I ventured into the West 14th Apple Store and wandered up the glass staircase to find a nice cozy spot near an electrical outlet and a window so I could plug in without bothering anyone at a table. If you haven't been in an Apple store recently, real-estate is in high demand and those tables get pretty full. I was quite content with my window space.
I spent about forty-five or so minutes charging my phone, people-watching, and entertaining small chat of "yeah, I actually work for Apple in California..."
After a few minutes I couldn't help but notice an empty table near a presentation screen in a corner of the room. A store employee with a microphone strapped to his face soon walked up and set down a few books down on the table, turned on the screen, and looked around briefly before proclaiming "Hi, welcome to the Apple Store! Today we're going to talk about iPhoto". It caught me off guard as there was no one in a 10 foot radius of his presentation table and seemingly no one but myself paying attention.
I laughed it off and after ten minutes of observing his pre-planned speech I turned my gaze back out the window to watch the traffic below. Something distracted me for quite some time, a phone call, activity out on the street, I don't know, but when later as I was getting ready to leave, I was amazed to see the lone presenter was no longer alone! Instead he had a full table of onlookers asking questions and participating in his now filled class!

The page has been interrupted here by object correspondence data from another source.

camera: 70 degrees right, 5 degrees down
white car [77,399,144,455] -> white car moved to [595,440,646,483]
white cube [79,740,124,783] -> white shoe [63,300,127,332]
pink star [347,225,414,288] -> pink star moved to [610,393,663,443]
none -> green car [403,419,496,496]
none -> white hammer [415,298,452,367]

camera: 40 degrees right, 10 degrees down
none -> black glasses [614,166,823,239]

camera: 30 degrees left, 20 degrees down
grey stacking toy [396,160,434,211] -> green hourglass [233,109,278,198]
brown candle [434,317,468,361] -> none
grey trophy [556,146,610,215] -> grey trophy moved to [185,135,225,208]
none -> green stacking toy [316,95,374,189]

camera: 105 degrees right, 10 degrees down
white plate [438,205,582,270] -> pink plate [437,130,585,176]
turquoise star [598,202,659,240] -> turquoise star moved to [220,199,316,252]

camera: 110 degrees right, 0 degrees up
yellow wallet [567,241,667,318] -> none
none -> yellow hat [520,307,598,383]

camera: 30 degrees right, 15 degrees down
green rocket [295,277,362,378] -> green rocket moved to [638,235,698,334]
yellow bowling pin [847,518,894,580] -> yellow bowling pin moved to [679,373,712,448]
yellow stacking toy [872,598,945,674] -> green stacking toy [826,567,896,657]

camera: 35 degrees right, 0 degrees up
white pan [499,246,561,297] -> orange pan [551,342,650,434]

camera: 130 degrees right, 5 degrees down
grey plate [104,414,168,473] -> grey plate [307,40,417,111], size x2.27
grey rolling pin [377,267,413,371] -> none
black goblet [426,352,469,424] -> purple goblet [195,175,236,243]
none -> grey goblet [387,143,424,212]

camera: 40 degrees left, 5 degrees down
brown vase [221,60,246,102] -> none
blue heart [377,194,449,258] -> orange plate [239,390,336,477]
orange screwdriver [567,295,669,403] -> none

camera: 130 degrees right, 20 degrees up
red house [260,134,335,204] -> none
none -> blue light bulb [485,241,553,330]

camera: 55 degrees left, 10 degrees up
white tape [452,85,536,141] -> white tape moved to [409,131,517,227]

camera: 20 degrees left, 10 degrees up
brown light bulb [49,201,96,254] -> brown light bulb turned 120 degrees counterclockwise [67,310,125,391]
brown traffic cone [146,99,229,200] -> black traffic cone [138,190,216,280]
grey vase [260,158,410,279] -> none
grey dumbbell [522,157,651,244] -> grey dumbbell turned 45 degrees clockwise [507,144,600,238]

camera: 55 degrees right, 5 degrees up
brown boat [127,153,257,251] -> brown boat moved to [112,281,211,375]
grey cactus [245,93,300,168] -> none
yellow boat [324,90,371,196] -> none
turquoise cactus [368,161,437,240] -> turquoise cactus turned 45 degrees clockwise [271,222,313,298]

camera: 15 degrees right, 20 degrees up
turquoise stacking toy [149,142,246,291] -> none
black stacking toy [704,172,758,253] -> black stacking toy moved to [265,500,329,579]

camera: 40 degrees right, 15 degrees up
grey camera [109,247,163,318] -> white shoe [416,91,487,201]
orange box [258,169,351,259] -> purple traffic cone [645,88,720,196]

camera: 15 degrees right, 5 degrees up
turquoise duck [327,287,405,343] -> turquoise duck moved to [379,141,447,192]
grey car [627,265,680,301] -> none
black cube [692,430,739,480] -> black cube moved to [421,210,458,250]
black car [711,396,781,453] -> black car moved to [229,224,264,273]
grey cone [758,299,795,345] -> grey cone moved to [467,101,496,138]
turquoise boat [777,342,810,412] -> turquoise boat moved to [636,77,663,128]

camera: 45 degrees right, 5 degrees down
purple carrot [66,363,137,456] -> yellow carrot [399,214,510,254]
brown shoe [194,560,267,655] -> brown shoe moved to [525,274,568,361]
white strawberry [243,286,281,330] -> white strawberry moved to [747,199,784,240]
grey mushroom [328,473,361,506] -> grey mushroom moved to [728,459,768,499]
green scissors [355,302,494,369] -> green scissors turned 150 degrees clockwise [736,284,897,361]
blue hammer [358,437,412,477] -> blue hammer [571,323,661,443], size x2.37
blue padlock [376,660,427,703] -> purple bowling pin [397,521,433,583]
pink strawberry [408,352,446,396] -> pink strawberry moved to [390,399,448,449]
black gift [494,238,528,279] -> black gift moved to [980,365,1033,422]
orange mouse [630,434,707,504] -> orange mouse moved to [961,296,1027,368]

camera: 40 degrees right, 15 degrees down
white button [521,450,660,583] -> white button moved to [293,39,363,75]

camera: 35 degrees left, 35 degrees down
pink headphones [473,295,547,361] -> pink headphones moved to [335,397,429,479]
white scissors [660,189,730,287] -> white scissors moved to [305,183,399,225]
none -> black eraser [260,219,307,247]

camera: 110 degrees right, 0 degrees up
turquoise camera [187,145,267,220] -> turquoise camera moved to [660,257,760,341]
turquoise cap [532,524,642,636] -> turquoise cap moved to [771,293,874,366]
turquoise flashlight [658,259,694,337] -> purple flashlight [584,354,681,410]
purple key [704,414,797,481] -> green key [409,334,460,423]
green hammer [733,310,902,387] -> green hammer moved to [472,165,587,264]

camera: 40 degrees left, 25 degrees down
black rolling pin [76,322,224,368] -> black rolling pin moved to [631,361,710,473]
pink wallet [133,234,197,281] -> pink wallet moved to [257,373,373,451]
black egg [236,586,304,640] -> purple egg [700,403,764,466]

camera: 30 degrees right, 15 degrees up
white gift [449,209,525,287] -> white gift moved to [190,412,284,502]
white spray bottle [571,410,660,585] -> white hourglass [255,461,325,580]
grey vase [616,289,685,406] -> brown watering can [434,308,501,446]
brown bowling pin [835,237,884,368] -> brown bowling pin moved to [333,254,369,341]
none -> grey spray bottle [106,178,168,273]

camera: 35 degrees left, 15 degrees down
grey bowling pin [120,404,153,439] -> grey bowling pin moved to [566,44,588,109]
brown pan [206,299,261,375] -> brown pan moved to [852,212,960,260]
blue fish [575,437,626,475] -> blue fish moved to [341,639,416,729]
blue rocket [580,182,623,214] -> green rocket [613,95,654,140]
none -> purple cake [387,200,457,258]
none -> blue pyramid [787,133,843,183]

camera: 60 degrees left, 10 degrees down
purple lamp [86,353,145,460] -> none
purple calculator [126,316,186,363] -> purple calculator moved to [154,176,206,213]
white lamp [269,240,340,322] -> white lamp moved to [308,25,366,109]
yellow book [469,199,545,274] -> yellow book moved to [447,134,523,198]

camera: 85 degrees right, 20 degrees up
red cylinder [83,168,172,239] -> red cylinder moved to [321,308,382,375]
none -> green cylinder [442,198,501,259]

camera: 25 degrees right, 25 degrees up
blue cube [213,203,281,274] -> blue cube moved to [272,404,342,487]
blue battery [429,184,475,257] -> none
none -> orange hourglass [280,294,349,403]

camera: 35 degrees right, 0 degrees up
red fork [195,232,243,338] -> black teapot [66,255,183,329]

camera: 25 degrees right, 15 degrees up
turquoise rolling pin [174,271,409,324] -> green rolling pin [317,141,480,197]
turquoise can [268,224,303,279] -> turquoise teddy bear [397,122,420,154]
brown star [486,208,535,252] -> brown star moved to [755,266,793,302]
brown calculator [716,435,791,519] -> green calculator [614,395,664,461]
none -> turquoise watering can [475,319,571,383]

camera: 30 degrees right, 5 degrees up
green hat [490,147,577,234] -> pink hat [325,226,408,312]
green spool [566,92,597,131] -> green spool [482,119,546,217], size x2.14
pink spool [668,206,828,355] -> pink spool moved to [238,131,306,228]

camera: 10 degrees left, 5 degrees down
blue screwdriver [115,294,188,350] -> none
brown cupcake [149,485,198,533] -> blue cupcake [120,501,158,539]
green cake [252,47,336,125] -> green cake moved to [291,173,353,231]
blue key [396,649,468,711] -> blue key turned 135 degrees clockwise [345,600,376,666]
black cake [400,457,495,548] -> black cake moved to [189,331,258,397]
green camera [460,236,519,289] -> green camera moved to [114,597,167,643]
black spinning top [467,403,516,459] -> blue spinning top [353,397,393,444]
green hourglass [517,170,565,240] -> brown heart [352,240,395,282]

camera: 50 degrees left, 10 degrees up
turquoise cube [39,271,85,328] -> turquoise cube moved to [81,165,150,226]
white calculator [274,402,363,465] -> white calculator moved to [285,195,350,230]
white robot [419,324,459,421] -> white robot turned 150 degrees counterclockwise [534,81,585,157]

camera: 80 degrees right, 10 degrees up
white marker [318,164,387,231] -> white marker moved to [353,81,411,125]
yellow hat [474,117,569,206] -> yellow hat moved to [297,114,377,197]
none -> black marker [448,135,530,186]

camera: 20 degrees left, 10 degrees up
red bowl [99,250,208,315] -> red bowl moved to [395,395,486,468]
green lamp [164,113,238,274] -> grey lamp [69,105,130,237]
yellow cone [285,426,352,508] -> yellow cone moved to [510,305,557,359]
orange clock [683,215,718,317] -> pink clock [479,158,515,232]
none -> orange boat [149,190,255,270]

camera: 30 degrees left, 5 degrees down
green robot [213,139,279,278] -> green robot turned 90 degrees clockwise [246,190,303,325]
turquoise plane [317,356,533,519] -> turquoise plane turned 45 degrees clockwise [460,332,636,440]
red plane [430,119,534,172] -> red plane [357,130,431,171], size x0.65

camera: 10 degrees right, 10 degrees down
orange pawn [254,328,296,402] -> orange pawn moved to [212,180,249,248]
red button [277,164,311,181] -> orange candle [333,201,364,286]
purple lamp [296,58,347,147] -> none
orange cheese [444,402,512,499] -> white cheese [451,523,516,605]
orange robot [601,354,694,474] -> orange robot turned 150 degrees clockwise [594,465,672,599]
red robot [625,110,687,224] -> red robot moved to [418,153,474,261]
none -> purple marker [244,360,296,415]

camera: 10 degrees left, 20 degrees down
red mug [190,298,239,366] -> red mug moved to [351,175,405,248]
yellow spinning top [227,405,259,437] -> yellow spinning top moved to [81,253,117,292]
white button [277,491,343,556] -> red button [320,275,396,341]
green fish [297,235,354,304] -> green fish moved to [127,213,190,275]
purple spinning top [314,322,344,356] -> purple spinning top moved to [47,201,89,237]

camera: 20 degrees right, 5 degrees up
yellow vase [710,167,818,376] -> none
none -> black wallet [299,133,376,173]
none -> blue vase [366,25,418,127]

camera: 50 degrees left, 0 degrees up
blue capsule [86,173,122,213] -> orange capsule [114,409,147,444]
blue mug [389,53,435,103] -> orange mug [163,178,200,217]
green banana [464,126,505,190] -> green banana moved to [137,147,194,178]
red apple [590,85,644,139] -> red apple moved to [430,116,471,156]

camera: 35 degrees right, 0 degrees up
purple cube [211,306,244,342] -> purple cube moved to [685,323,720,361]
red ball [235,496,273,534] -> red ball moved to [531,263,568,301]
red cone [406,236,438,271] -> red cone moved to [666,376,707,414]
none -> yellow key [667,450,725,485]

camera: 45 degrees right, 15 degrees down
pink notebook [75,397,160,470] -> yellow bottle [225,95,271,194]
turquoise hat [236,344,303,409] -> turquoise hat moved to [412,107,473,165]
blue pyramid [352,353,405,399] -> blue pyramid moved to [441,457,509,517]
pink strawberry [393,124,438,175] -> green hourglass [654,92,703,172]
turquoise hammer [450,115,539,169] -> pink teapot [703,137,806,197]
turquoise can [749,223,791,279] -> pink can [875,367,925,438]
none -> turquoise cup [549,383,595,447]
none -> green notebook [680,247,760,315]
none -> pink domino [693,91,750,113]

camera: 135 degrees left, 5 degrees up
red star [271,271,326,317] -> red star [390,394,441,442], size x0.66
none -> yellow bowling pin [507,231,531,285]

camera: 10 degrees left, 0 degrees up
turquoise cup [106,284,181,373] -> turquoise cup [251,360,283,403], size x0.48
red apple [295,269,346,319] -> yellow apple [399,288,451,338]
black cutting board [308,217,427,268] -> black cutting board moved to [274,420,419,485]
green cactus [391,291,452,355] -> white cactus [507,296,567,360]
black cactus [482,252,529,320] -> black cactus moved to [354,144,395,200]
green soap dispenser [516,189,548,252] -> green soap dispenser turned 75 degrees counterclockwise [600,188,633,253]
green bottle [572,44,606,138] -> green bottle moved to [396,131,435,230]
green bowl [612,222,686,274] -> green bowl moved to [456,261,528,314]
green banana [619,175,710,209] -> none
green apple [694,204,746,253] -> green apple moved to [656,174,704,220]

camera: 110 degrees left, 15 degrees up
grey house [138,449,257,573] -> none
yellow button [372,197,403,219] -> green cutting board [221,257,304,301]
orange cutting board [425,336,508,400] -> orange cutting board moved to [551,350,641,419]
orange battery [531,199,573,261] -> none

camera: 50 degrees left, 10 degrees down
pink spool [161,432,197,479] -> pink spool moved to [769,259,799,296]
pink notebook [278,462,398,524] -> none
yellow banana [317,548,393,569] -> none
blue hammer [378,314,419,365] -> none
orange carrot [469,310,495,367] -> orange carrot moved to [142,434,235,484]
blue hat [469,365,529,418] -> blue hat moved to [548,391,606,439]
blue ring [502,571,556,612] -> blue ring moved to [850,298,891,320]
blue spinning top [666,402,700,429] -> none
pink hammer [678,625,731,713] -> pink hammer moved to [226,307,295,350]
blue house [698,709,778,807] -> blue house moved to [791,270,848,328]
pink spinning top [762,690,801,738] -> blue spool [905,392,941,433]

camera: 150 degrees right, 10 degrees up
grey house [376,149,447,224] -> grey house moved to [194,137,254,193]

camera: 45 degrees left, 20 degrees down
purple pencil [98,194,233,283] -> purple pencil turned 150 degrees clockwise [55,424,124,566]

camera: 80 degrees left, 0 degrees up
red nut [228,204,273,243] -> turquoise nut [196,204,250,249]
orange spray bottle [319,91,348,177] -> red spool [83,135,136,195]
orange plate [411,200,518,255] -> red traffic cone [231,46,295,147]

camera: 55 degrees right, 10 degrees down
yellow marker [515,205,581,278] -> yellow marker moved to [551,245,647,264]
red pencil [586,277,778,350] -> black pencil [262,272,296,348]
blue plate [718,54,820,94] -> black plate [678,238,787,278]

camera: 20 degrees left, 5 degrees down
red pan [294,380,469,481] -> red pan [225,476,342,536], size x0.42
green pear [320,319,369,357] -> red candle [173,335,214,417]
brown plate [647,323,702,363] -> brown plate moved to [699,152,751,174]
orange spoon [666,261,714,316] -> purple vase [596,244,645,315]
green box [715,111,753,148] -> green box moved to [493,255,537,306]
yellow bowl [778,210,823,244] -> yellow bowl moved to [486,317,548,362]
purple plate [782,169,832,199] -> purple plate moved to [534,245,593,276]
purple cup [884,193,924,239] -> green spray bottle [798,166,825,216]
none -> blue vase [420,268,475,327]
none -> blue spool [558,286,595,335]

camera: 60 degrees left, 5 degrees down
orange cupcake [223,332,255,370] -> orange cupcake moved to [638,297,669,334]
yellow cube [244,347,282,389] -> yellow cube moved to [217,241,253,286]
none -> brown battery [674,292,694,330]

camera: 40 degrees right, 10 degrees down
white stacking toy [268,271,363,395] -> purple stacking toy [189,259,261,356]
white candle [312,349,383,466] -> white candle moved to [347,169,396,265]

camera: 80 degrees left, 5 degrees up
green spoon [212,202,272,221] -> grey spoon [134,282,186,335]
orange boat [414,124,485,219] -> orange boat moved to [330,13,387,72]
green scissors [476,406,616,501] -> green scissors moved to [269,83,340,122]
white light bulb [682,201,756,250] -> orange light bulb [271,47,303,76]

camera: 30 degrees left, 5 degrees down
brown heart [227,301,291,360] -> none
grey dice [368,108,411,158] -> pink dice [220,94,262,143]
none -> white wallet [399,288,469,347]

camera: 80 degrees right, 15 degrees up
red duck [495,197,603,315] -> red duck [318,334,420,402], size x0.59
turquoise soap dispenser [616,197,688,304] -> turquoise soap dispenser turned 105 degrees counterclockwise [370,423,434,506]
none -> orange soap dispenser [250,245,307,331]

If you didn't catch that, for a good ten to twenty minutes he was there, giving a presentation to no one—in comical fashion! Nodding his head back and forth to an invisible audience, pausing even at times as if waiting for an outburst of laughter to subside from one of his corny jokes. It was madness, or so my naiveté thought. With my phone at about 75% battery charge I was ready to head over to the Chelsea Market and continue my exploration.
It wasn't until a few days later while re-telling what I thought was a humorous story about a silly experience I had in a New York Apple Store did it dawn on me the sheer genius that I had witnessed. What I summed up to be a comical act of mild insanity, facilitating a class to no one, was actually one the most inspiring things I've witnessed and it was that day I learned about what it means to simply...show up.
Were the first ten minutes of the presentation awkward for him? Probably. Did he let that stop him from showing up and doing his job? No. Could he have simply noticed no one in the class and found another project to work on or someone else to support? Absolutely, but he would have missed an opportunity to turn an empty table into a participatory class.
I think about this experience often, especially at times when I find it hard to get to work. After leaving my three and a half year position at Apple to chase my dream of helping small business owners and independent artists like myself cultivate their creativity I often find myself at that empty table in that Apple store trying to decide whether or not I will show up today and get to work or whether I will look for something else to fill my time with.
A friend recently said to me "if you wait till the project hits your desk to get to work, you're already too late", I think in this instance you could substitute project for customer in an Apple store.
Don't wait for someone else, show up and get to work, you never know what the outcome will be.